Keskin nişancı


Alıntı;

“Sevgisiz bilgi bizi felakete sürükler. Bunu anlayana kadar, sadece sınavları geçmek, itibar ve güç kazanmak kaçınılmaz olarak bozulmaya, çürümeye götürür bizleri. Dünyada olup biten de budur. İnsanlara nasıl iyilik yapılacağını biliyoruz ama yapmıyoruz, çünkü bizler bencilce uğraşlarımızın peşinden koşuyoruz.”

Kurmaca;

Yüksek mahkemenin uzun sütunları önündeki basın açıklamamızın ilk konuşmasını yapması için sunucumuz “Değerli basın mensupları; Cumhuriyetçi kanadın Suriye ve Irak’tan savaş mağduru bebeklerin ABD’ye getirilmesiyle ilgili kanun teklifi Demokratlar tarafından reddedilmiş, bunun üzerine Cumhuriyetçiler kanunu yüksek mahkemeye taşımışlardı. Yüksek mahkemenin kanun teklifini reddetmesini bekliyoruz. Konuşmasını yapması için...” diye davet etti. Kalabalık, konuşmayı merakla dinliyor, kayıt cihazları çalışıyordu. “Jaxon, heyecandan ağzım kurudu,” diye su isteyen Thanh, Vietnam savaşı sonrası ABD’ye getirilen kimsesiz bebekler arasındaydı. Asistanımdan işaretle su istedim. Ciddiyetle “Sakin olmalısın. Suriye ve Iraktan getirilecek bebeklerde senin gibi cephelerde ön saflarda sürülecek,” diye uyardım. Çantamdan söyleyeceklerinin yazılı olduğu kâğıdı tekrar göz atması için çıkarıyordum ki esen rüzgârla elimden meydana doğru uçtu. Peşinden ayaklandım. Yere düştü. Aceleyle eğilirken bir başkası benden hızlı davrandı. Kâğıdı aldı. Merakla doğruldum. Dişlerini sıkarak “Jaxon, vakit kaybetmemişsin. Ulusumuz var olsun diye ne yapıyorsak engellemeye çalışıyorsunuz. Bu sefer başaramayacaksınız,” diye konuşan Mitch, kâğıdı göğsüme bastırdı. Pişkin pişkin gülümseyerek “Vietnam’da öldürdüklerinizin çocuklarını Babylift operasyonuyla kaçırıp mı ulusu korudunuz.

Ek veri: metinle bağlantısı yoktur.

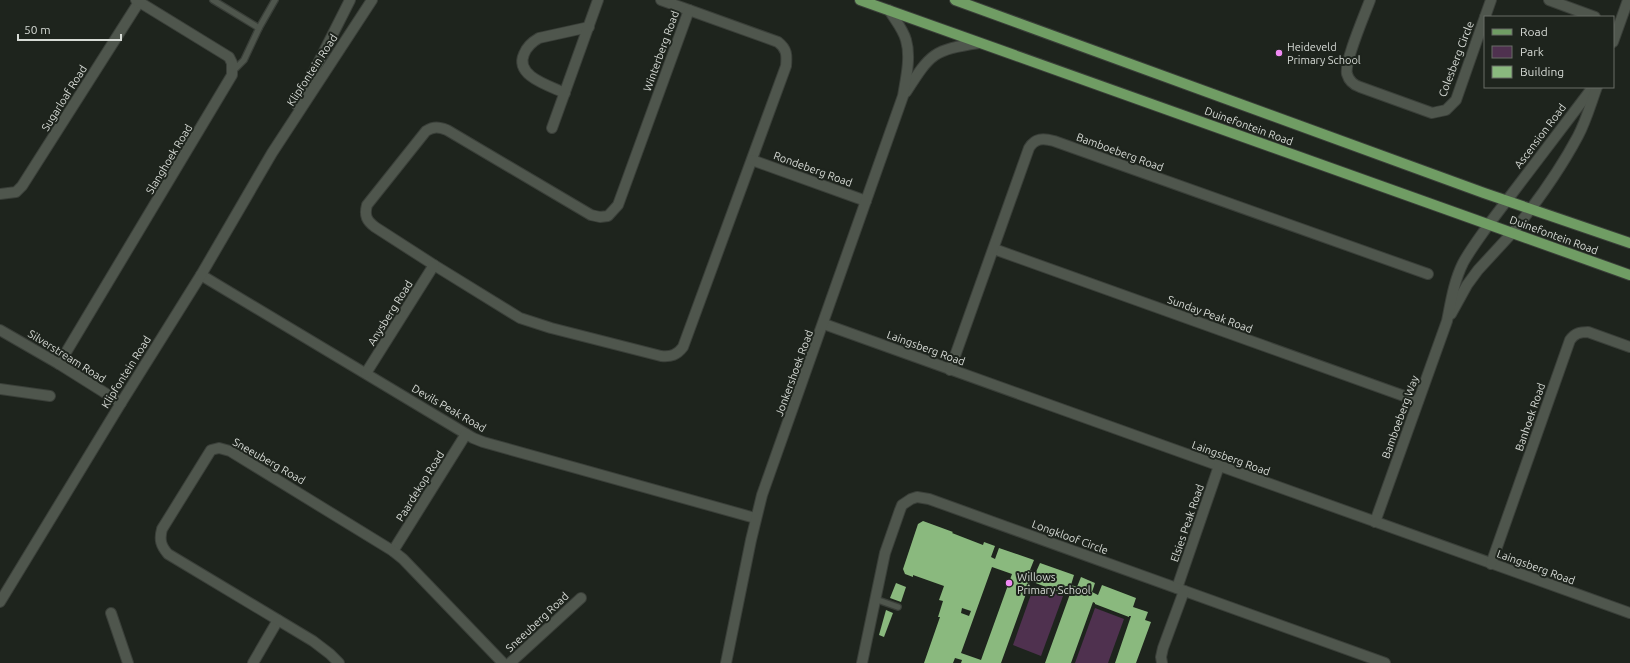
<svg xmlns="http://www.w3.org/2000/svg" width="1630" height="663" font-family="Ubuntu,sans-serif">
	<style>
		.green { fill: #4f314f }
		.building { fill: #8ab97e; fill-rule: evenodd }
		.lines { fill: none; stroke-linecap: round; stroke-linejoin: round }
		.lane-casing { stroke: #3a3f39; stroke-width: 8 }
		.street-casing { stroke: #3a3f39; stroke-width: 12 }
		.secondary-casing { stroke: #3a3f39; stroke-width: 12 }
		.primary-casing { stroke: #3a3f39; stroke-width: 12 }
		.lane { stroke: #4f564d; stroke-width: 5.5 }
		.street { stroke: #4f564d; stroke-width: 10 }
		.secondary { stroke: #4f564d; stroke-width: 10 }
		.primary { stroke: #709d64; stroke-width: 10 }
		.poi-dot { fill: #f18af4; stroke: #1e241d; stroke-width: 1.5 }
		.labels { text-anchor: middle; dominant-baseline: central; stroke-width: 4; stroke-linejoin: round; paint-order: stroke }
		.poi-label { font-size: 11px; fill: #d7dbd6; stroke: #1e241d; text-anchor: start }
		.street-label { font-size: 11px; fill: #d7dbd6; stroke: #1e241d }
	</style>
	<rect width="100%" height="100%" fill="#1e241d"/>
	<g class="green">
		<polygon points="1034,586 1063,596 1041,656 1013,645"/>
		<polygon points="1095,608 1124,619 1108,663 1075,663"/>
	</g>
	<g class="building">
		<path d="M923,521L953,532L952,533L983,545L984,542L995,546L991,557L995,559L999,548L1034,560L1030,570L1036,572L1040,563L1074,575L1071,585L1077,587L1081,577L1095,583L1092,592L1098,595L1102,585L1136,598L1133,607L1148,612L1145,620L1151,622L1136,663H1115L1131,616H1129V617L1095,604V603L1093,602L1071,663H1045L1070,594L1067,595L1033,582L1031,580L1001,663H961L962,660L955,658L953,663H924L940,617H938L943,601L939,600L944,586L913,575V577L905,574L903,569L918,524ZM992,567L1012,574L981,660L961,653ZM962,608L971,611L969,616L961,613Z"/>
		<polygon points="896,583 906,587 901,602 890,598"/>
		<polygon points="886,610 893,613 884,637 879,635"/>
	</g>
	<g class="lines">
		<defs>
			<g id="lane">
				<polyline points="213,0 259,28 244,60 232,72"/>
				<polyline points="259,28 275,0"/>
				<polyline points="875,599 898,607"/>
			</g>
			<g id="street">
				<polyline points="661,0 689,10"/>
				<path d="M1370,0C1365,14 1344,62 1347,74C1349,81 1354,85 1360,87L1432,113L1446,110L1456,100L1485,17"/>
				<polyline points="1549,0 1595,17"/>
				<path d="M689,10L778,42C787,49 787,55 786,66L683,347C677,355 671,357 661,356L551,328L520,318L434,265L375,227C367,221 364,216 367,205L426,131C434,126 439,127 447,130L591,215L600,217L608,216L618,205Z"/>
				<polyline points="1485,17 1491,0"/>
				<path d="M906,92C931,53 933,50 979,43"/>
				<path d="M565,93C550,86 514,76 524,54C527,46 532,42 539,38L589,27"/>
				<polyline points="552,128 598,0"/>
				<polyline points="752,160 866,201"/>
				<polyline points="0,194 16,192 22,186 139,2"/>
				<polyline points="994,249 1418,401"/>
				<polyline points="201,275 473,438 483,442 755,518"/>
				<polyline points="1451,314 1467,285 1478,270 1513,232"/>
				<polyline points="824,324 1630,613"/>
				<polyline points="59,364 232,75 232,63 229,57 136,0"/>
				<path d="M950,370L1029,148C1035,138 1043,138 1054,141L1428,274"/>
				<polyline points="366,373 434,265"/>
				<polyline points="0,389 50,396"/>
				<path d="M1375,522L1447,321C1451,301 1454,281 1463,263C1470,250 1480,237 1489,224"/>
				<polyline points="393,551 466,434"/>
				<path d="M1491,564L1570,340C1575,333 1580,332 1588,332L1630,347"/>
				<polyline points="1177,588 1219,466"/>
				<polyline points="111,613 128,663"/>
				<polyline points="253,663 278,620"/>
				<path d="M339,663L330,654L313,641L168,554C161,546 159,540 162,529L211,450L219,448L230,451L393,551L403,559L503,663"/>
				<polyline points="510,663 581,598"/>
				<path d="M726,663L751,540L762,495L903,96C906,78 911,57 906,40C903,29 895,20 889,10"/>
				<polyline points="862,663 885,553 900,510 902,505 911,499 917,497 929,499 1385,663"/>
				<polyline points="1162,663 1161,657 1163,648 1184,591"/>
			</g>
			<g id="secondary">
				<polyline points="1613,42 1628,0"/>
				<polyline points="297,105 350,0"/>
				<polyline points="1489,224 1593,87"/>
				<path d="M1513,232C1537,202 1560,170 1578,136C1586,121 1591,103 1597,87"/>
				<polyline points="0,330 59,364 121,403"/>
				<polyline points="0,602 121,403 201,275 272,153 372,0"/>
			</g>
			<g id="primary">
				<polyline points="860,0 1630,275"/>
				<polyline points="955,0 1484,193 1630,243"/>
			</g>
		</defs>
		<use href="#lane" class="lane-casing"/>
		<use href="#street" class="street-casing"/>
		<use href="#secondary" class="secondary-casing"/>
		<use href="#primary" class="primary-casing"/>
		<use href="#lane" class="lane"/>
		<use href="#street" class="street"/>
		<use href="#secondary" class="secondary"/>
		<use href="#primary" class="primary"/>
	</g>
	<g class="poi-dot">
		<circle cx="1279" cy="53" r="4"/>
		<circle cx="1009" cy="583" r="4"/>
	</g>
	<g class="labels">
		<g class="poi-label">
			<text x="1287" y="47">Heideveld<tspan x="1287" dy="13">Primary School</tspan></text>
			<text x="1017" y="577">Willows<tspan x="1017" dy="13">Primary School</tspan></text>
		</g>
		<g class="street-label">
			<text transform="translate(661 51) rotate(-70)">Winterberg Road</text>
			<text transform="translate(1456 59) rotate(-69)">Colesberg Circle</text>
			<text transform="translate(312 70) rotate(-57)">Klipfontein Road</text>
			<text transform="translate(64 98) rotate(-58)">Sugarloaf Road</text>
			<text transform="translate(1249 126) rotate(20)">Duinefontein Road</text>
			<text transform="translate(1540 136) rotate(-53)">Ascension Road</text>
			<text transform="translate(1120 152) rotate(20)">Bamboeberg Road</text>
			<text transform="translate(169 159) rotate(-59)">Slanghoek Road</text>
			<text transform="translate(813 169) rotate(20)">Rondeberg Road</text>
			<text transform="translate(1554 235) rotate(20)">Duinefontein Road</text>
			<text transform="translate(390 313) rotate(-58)">Anysberg Road</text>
			<text transform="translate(1210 314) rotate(20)">Sunday Peak Road</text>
			<text transform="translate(926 348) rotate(20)">Laingsberg Road</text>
			<text transform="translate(67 356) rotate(32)">Silverstream Road</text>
			<text transform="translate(126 372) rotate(-58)">Klipfontein Road</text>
			<text transform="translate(794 373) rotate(-70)">Jonkershoek Road</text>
			<text transform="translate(449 408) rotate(30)">Devils Peak Road</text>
			<text transform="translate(1400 417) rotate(-70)">Bamboeberg Way</text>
			<text transform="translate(1530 417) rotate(-71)">Banhoek Road</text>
			<text transform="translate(1231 458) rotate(20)">Laingsberg Road</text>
			<text transform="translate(269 461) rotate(30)">Sneeuberg Road</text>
			<text transform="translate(420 486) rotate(-58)">Paardekop Road</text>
			<text transform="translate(1187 523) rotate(-71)">Elsies Peak Road</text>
			<text transform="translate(1070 537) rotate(20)">Longkloof Circle</text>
			<text transform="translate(1536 567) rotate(20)">Laingsberg Road</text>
			<text transform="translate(537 622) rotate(-43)">Sneeuberg Road</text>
		</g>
	</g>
	<rect x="1484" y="16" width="130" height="72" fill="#1e241d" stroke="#686d67"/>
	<rect x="1492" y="29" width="20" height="6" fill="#709d64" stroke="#686d67"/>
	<text x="1520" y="36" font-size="12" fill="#d7dbd6">Road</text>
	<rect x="1492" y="46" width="20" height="12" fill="#4f314f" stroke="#686d67"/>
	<text x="1520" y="56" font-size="12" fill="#d7dbd6">Park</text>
	<rect x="1492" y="66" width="20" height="12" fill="#8ab97e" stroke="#686d67"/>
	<text x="1520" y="76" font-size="12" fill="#d7dbd6">Building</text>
	<path d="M18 34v6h103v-6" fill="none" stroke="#d7dbd6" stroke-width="2"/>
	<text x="24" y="34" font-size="12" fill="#d7dbd6" stroke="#1e241d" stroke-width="3" paint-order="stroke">50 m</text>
</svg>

Sanırım yüksek mahkemede ki oy çokluğunuza güveniyorsun. Ben olsam emin olmazdım,” diyerek taşı gediğinde koydum. Korumalarından biri el bilgisayarını getirip video açtı. Mitch video bitene kadar gözünü ekrandan ayırmadı. “Jaxon, hakkın var. Scalia’yı yanınıza çekmişsiniz. Ancak gemiyi iskeleye henüz yanaştıramadınız,” deyip yürüdü. Kâğıdı düzeltip basın açıklamasına yetiştim. Kürsüye Thanh çıkmıştı. “... Vietnam’dan koparılıp ABD’ye getirildim. Orta doğu enerji savaşlarında kan döktüm. Yüksek mahkeme kanunu onaylarsa kaderimi Suriye ve Iraklı çocuklarda yaşayacak. Durdurmak elimizde,” diyerek sözlerini bitirip yanıma geldi. “Tebrik ederim. Kamuoyunun kalbine dokundun,” diye övdüm. Gözleri yaşardı. Toparlandı. Başıyla merdivenleri gösterip “Kız arkadaşım geliyor,” dedi.    

Basın mensupları Thanh ve Jaxon’un etrafını çevirmişler, ses kayıt cihazlarını burunlarına kadar sokmuşlardı. Çemberi zorbela yararak Thanh’a ulaştım. Elini tutup kulağına “Kusura bakma geciktim. Kızdın mı?” diye fısıldadım. Öpüp gülümsedi. “Jaxon, her şey için teşekkürler,” diyerek adamla vedalaştı. Basın mensuplarının soru bombardımanından ikimizi çekip kurtardı. Kalabalığı arkamızda bıraktık. Merdivenlerden koşarak indik. “Aerilyn, seni okula yetiştireyim,” deyip motor gidonuna astığı kasklardan pembe olanını uzattı. Gaz verip motoru bağırttırırken kaskımı bağlayıp arkaya oturdum. Hızla kalkınca beline sıkı sarıldım. Arabaların arasından kayıp gidiyorduk. Trafik ışıklarında durduğumuzda homurdanıyor, yeşil ışıkta sevinç çığlığı atıyordu. Göz açıp kapayıncaya okuluma, öğrencilerime kavuştum. Öğrenciler servislerden inmiş okula giriyorlardı. Ders zili çaldı. Arkadaşım Cherish okul kapsında sıcak gülümsemesiyle “Az daha geç kalacaktın. Uykucu,” diyerek sarıldı. Öğrencilerinden küçük bir kız boynu bükük yanımıza geldi. Thanh ilgiyle eğilip çenesinden tuttu, kızın başını kaldırdı. Sevgiyle “Küçükhanım adınız nedir?” diye sordu. Kız “Linda,” derken gözlerinden yaş geldi. Durum karışıktı. Cherish mendiliyle kızın gözlerini sildi. Elbisesini düzeltip “Linda, sınıfa geç. Seninle ilgileneceğim,” diyerek gönderdi. Kız koşarak arkadaşlarına yetişti. Thanh’la vedalaştık. Cherish “Aerilyn, seninki nerdeyse içine düşecek. Çocuğu büyülemişsin cadı,” deyip kolumu cımırdı. “Çiçeğimi yakalamak için gözünü dört açarsın,” diye inceden laf değdirdim. Kaygıyla “Kardeşimin sorunlarından gönül işlerine zamanım mı var! Bilgisayar mühendisliği başımıza bela oldu. Hackerlik sevdasına tutuldu. Banka hesaplarından para aşırmayı öğrenmiş,” derken sınıflarımıza geldik. Sırtına sıvazlarken “Her gecenin bir sabahı vardır,” deyip teselli verdim.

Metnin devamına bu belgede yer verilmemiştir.